Ehrman sets early Christian history and writings in their Hellenistic and Jewish contexts to illustrate the ways that ancient cultures understood divine and human realms intersecting. He then explores the development of views from the Second through Fourth centuries about Jesus’ becoming God, examining the afterlife of these doctrines.
Five biblical scholars and church historians—Michael F. Bird, Craig A. Evans, Simon J. Gathercole, Charles E. Hill, and Chris Tilling—are quickly responding to Ehrman's arguments in How God Became Jesus: The Real Origins of Belief in Jesus’ Divine Nature—a Response to Bart Ehrman (Zondervan, Mar.). The contributors do not dispute the messiness of the development of Christological views in the early church, but they call the accuracy of Ehrman’s conclusions into question and outline in detail what they view as his populist conspiracy theories and sloppy history.

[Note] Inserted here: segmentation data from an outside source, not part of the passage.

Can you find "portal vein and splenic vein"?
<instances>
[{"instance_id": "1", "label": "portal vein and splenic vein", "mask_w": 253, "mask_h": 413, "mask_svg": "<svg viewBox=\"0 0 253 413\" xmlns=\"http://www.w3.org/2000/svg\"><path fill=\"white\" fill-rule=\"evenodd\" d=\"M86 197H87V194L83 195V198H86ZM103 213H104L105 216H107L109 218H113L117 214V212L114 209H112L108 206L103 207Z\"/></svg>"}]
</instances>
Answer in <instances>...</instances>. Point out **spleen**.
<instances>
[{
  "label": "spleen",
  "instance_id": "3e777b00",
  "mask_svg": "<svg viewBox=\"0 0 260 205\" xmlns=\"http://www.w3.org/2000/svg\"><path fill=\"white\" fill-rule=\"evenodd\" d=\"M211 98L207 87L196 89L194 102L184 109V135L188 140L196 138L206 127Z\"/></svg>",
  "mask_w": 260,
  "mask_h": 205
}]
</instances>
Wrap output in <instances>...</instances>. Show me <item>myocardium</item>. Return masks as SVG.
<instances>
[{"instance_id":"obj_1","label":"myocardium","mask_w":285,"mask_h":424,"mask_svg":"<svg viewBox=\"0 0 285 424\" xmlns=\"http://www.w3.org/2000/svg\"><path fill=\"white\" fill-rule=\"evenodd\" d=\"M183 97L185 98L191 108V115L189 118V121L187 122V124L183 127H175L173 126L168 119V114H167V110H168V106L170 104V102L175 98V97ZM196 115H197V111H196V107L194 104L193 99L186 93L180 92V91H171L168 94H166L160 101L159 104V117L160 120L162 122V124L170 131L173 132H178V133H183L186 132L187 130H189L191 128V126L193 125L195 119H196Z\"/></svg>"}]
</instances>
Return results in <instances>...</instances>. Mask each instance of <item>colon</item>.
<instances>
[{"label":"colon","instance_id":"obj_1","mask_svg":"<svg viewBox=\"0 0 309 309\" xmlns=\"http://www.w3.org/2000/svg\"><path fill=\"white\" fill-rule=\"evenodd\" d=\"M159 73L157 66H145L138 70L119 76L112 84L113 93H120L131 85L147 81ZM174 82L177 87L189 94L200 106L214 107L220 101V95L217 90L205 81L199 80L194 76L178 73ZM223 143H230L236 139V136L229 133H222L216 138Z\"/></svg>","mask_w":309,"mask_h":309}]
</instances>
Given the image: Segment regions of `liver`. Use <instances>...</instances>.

“While Ehrman offers a creative and accessible account of the origins of Jesus’ divinity in Christian belief, at the end of the day, we think that his overall case is about as convincing as reports of the mayor of Chicago, Rahm Emanuel, sitting in a Chik-Fil-A restaurant, wearing a Texan-style cowboy hat, while reading Donald Trump’s memoir—which is to say, not convincing at all,” writes Bird.
These books continue the never-ending conversation about the way (or whether) a human became God, illustrating once again how perplexing the idea of Jesus’ divinity is to Christians and non-Christians alike.